YUSUF: You know, I really thought you were going to ask me questions about the book. It’s about a US intelligence agent, Thelonius Liddell, who’s accused of terrorism and dies under mysterious circumstances in a secret overseas prison. I’ve been working on it for a long time. It’s my first novel. And so far, you’re a lousy interviewer.

YUSUF: Are you still there?

CAT: I did think you were going to feed me at some point. That’s why I did that little dance.

YUSUF: Anyway, there’s this cat named Child in the book …

CAT: So that cat, a fictional cat, gets a name. And I don’t. I’m “Kitty.” A female nickname, by the way. Do you realize how stereotypical it is to call a cat you’ve just met “Kitty”? Particularly a male cat? I bet you insult cats all the time. I bet you enjoy making dancing cats go hungry. Sadist.

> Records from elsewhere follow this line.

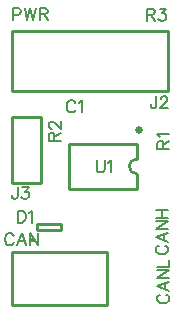
<source format=gbr>
G04 DipTrace 3.2.0.1*
G04 TopSilk.gbr*
%MOMM*%
G04 #@! TF.FileFunction,Legend,Top*
G04 #@! TF.Part,Single*
%ADD10C,0.25*%
%ADD18O,0.39154X0.39176*%
%ADD26C,0.63516*%
%ADD55C,0.15*%
%FSLAX35Y35*%
G04*
G71*
G90*
G75*
G01*
G04 TopSilk*
%LPD*%
D18*
X1301658Y1602635D3*
X1334995Y1690013D2*
D10*
X1535012D1*
Y1739987D1*
X1334995D1*
Y1690013D1*
X1120977Y1500813D2*
X1920977D1*
Y1050813D1*
X1120977D1*
Y1500813D1*
X1366877Y2642240D2*
X1116877D1*
Y2084240D1*
X1366877D1*
Y2642240D1*
X1118000Y3371000D2*
X2438000D1*
Y2863000D1*
X1118000D1*
Y3371000D1*
X2177144Y2034305D2*
X1605628D1*
Y2415308D1*
X2177144D1*
Y2288331D1*
Y2034305D2*
Y2161282D1*
Y2288331D2*
G03X2177144Y2161282I9J-63525D01*
G01*
D26*
X2199641Y2531552D3*
X1656762Y2758878D2*
D55*
X1651933Y2768536D1*
X1642162Y2778307D1*
X1632503Y2783136D1*
X1613074D1*
X1603303Y2778307D1*
X1593645Y2768536D1*
X1588703Y2758878D1*
X1583874Y2744278D1*
Y2719907D1*
X1588703Y2705419D1*
X1593645Y2695648D1*
X1603303Y2685990D1*
X1613074Y2681048D1*
X1632503D1*
X1642162Y2685990D1*
X1651933Y2695648D1*
X1656762Y2705419D1*
X1686762Y2763595D2*
X1696533Y2768536D1*
X1711133Y2783024D1*
Y2681048D1*
X2362689Y1554711D2*
X2353031Y1549882D1*
X2343260Y1540111D1*
X2338431Y1530453D1*
Y1511023D1*
X2343260Y1501253D1*
X2353031Y1491594D1*
X2362689Y1486653D1*
X2377289Y1481823D1*
X2401660D1*
X2416147Y1486653D1*
X2425918Y1491594D1*
X2435577Y1501253D1*
X2440518Y1511023D1*
Y1530452D1*
X2435577Y1540111D1*
X2425918Y1549882D1*
X2416148Y1554711D1*
X2440518Y1662540D2*
X2338431Y1623569D1*
X2440518Y1584711D1*
X2406489Y1599311D2*
Y1647940D1*
X2338431Y1760599D2*
X2440518Y1760598D1*
X2338431Y1692540D1*
X2440518D1*
X2338431Y1790599D2*
X2440518Y1790598D1*
X2338431Y1858657D2*
X2440518D1*
X2387060Y1790598D2*
Y1858657D1*
X2372689Y1139596D2*
X2363031Y1134767D1*
X2353260Y1124996D1*
X2348431Y1115338D1*
Y1095909D1*
X2353260Y1086138D1*
X2363031Y1076480D1*
X2372689Y1071538D1*
X2387289Y1066709D1*
X2411660D1*
X2426147Y1071538D1*
X2435918Y1076480D1*
X2445577Y1086138D1*
X2450518Y1095909D1*
Y1115338D1*
X2445577Y1124996D1*
X2435918Y1134767D1*
X2426148Y1139596D1*
X2450518Y1247425D2*
X2348431Y1208455D1*
X2450518Y1169596D1*
X2416489Y1184196D2*
Y1232825D1*
X2348431Y1345484D2*
X2450518D1*
X2348431Y1277425D1*
X2450518D1*
X2348431Y1375484D2*
X2450518D1*
Y1433772D1*
X1167332Y1850946D2*
Y1748858D1*
X1201361D1*
X1215961Y1753800D1*
X1225732Y1763458D1*
X1230561Y1773229D1*
X1235391Y1787717D1*
Y1812088D1*
X1230561Y1826688D1*
X1225732Y1836346D1*
X1215961Y1846117D1*
X1201361Y1850946D1*
X1167332D1*
X1265391Y1831405D2*
X1275161Y1836346D1*
X1289761Y1850834D1*
Y1748858D1*
X1128312Y3509988D2*
X1172112D1*
X1186600Y3514817D1*
X1191542Y3519758D1*
X1196371Y3529417D1*
Y3544017D1*
X1191542Y3553675D1*
X1186600Y3558617D1*
X1172112Y3563446D1*
X1128312D1*
Y3461358D1*
X1226371Y3563446D2*
X1250742Y3461358D1*
X1275000Y3563446D1*
X1299258Y3461358D1*
X1323629Y3563446D1*
X1353629Y3514817D2*
X1397317D1*
X1411917Y3519758D1*
X1416858Y3524588D1*
X1421688Y3534246D1*
Y3544017D1*
X1416858Y3553675D1*
X1411917Y3558617D1*
X1397317Y3563446D1*
X1353629D1*
Y3461358D1*
X1387658Y3514817D2*
X1421688Y3461358D1*
X1134477Y1635001D2*
X1129647Y1644659D1*
X1119877Y1654430D1*
X1110218Y1659259D1*
X1090789D1*
X1081018Y1654430D1*
X1071360Y1644659D1*
X1066418Y1635001D1*
X1061589Y1620401D1*
Y1596030D1*
X1066418Y1581543D1*
X1071360Y1571772D1*
X1081018Y1562113D1*
X1090789Y1557172D1*
X1110218D1*
X1119877Y1562113D1*
X1129647Y1571772D1*
X1134477Y1581543D1*
X1242306Y1557172D2*
X1203335Y1659259D1*
X1164477Y1557172D1*
X1179077Y1591201D2*
X1227706D1*
X1340364Y1659259D2*
Y1557172D1*
X1272306Y1659259D1*
Y1557172D1*
X1167162Y2050686D2*
Y1972969D1*
X1162333Y1958369D1*
X1157391Y1953540D1*
X1147733Y1948598D1*
X1137962D1*
X1128304Y1953540D1*
X1123474Y1958369D1*
X1118533Y1972969D1*
Y1982628D1*
X1206933Y2050574D2*
X1260279D1*
X1231191Y2011715D1*
X1245791D1*
X1255450Y2006886D1*
X1260279Y2002057D1*
X1265221Y1987457D1*
Y1977798D1*
X1260279Y1963198D1*
X1250621Y1953428D1*
X1236021Y1948598D1*
X1221421D1*
X1206933Y1953428D1*
X1202104Y1958369D1*
X1197162Y1968028D1*
X2343285Y2819446D2*
Y2741729D1*
X2338456Y2727129D1*
X2333515Y2722300D1*
X2323856Y2717358D1*
X2314085D1*
X2304427Y2722300D1*
X2299598Y2727129D1*
X2294656Y2741729D1*
Y2751388D1*
X2378227Y2795075D2*
Y2799905D1*
X2383056Y2809675D1*
X2387885Y2814505D1*
X2397656Y2819334D1*
X2417085D1*
X2426744Y2814505D1*
X2431573Y2809675D1*
X2436515Y2799905D1*
Y2790246D1*
X2431573Y2780475D1*
X2421915Y2765988D1*
X2373285Y2717358D1*
X2441344D1*
X1480183Y2441942D2*
Y2485630D1*
X1475242Y2500229D1*
X1470412Y2505171D1*
X1460754Y2510000D1*
X1450983D1*
X1441325Y2505171D1*
X1436383Y2500230D1*
X1431554Y2485630D1*
Y2441942D1*
X1533642D1*
X1480183Y2475971D2*
X1533642Y2510000D1*
X1455925Y2544942D2*
X1451096D1*
X1441325Y2549771D1*
X1436496Y2554600D1*
X1431666Y2564371D1*
Y2583800D1*
X1436496Y2593459D1*
X1441325Y2598288D1*
X1451096Y2603229D1*
X1460754D1*
X1470525Y2598288D1*
X1485012Y2588629D1*
X1533642Y2540000D1*
Y2608058D1*
X2400183Y2373786D2*
Y2417473D1*
X2395242Y2432073D1*
X2390412Y2437015D1*
X2380754Y2441844D1*
X2370983D1*
X2361325Y2437015D1*
X2356383Y2432073D1*
X2351554Y2417473D1*
Y2373786D1*
X2453642D1*
X2400183Y2407815D2*
X2453642Y2441844D1*
X2371096Y2471844D2*
X2366154Y2481615D1*
X2351666Y2496215D1*
X2453642D1*
X2261942Y3509817D2*
X2305629D1*
X2320229Y3514758D1*
X2325171Y3519588D1*
X2330000Y3529246D1*
Y3539017D1*
X2325171Y3548675D1*
X2320229Y3553617D1*
X2305629Y3558446D1*
X2261942D1*
Y3456358D1*
X2295971Y3509817D2*
X2330000Y3456358D1*
X2369771Y3558334D2*
X2423117D1*
X2394029Y3519475D1*
X2408629D1*
X2418288Y3514646D1*
X2423117Y3509817D1*
X2428058Y3495217D1*
Y3485558D1*
X2423117Y3470958D1*
X2413458Y3461188D1*
X2398858Y3456358D1*
X2384258D1*
X2369771Y3461188D1*
X2364942Y3466129D1*
X2360000Y3475788D1*
X1837299Y2275836D2*
Y2202948D1*
X1842128Y2188348D1*
X1851899Y2178690D1*
X1866499Y2173748D1*
X1876157D1*
X1890757Y2178690D1*
X1900528Y2188348D1*
X1905357Y2202948D1*
Y2275836D1*
X1935357Y2256295D2*
X1945128Y2261236D1*
X1959728Y2275724D1*
Y2173748D1*
M02*

</source>
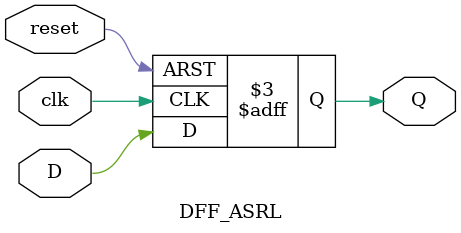
<source format=sv>
module DFF_ASRL(D,clk,reset,Q);
  input bit D;
  input bit clk;
  input bit reset;
  output bit Q;
  
  always @(posedge clk or posedge reset) 
begin
  if(reset==1'b1)
  Q <= 1'b0; 
 else 
  Q <= D; 
end 
endmodule

</source>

YUSUF: No cats were harmed during the creation of this book. I promise. Now, suppose you were to ask me how I came to write Jihadi: A Love Story, which Publishers Weekly called “smart and searing”?

YUSUF: Are you still there?

YUSUF: Hello?

CAT: Yes. I’m here. Suppose I make a habit of calling you “Human Being” in this article.  Instead of giving you a name. Wouldn’t that signal a certain failure of imagination?

CAT: Are you still there?

CAT: Hello?

CAT: Are there any other cats in Jihadi: A Love Story?

CAT: Fine. How did you come to write the book?

YUSUF: One of the inspirations was the Raymond Davis affair in Pakistan. You can Google that, okay? Let’s wrap up here.

CAT:  What the hell’s that supposed to mean?

YUSUF: It means I don’t think you actually read the manuscript I emailed you.

CAT: Maybe I would have if you’d seen fit to spring for a can of freaking tuna fish, Word Boy.

YUSUF: Please. Let’s just tell people how they can preorder the book, so they can see for themselves how a cat figures into a multi-layered story that weaves an intricate path through Thelonius's nervous breakdown, his botched overseas mission, his broken marriage, and his conversion to Islam.

CAT: No.

YUSUF: Come on. I won’t call you “Kitty” again. I promise.

CAT: Well. Fine. Go ahead.

YUSUF: Thank you. Click bit.ly/jihadi_novel

CAT: Just bring the tuna next time, man.

YUSUF: Maybe. If you actually open the PDF I sent.

CAT: Is this about terrorists or something? Give me something to go on.

YUSUF: It’s about extremists of various kinds. And justice. And war. And the fragility of the human mind. Yeats said, "All empty souls tend toward extreme opinions." This novel is about the process by which souls empty themselves out. Or don’t.

CAT: You’ve been watching the news too much.

YUSUF: Probably.

CAT: Okay, I’ve opened the file. Is the cat a major character?

YUSUF: Yes.

CAT: Good. I’ll keep reading.

YUSUF: Thanks. I’ll bring an open can of tuna tonight.



About Yusuf Toropov



Yusuf Toropov is an American Muslim writer. He’s the author or co-author of a number of nonfiction books, including Shakespeare for Beginners. His full-length play An Undivided Heart was selected for a workshop production at the National Playwrights Conference, and his one-act play The Job Search was produced off-Broadway. Jihadi: A Love Story, which reached the quarter-finals of the Amazon Breakthrough Novel Award, is his first novel. 


Find Yusuf Toropov on Twitter - @LiteraryStriver 

1 comment:

  1. I love it. I want to be interviewed by the cat. Or a dog. Or even a goldfish. I'm not fussy! Good luck to Yusuf Toropov, Jihadi sounds great.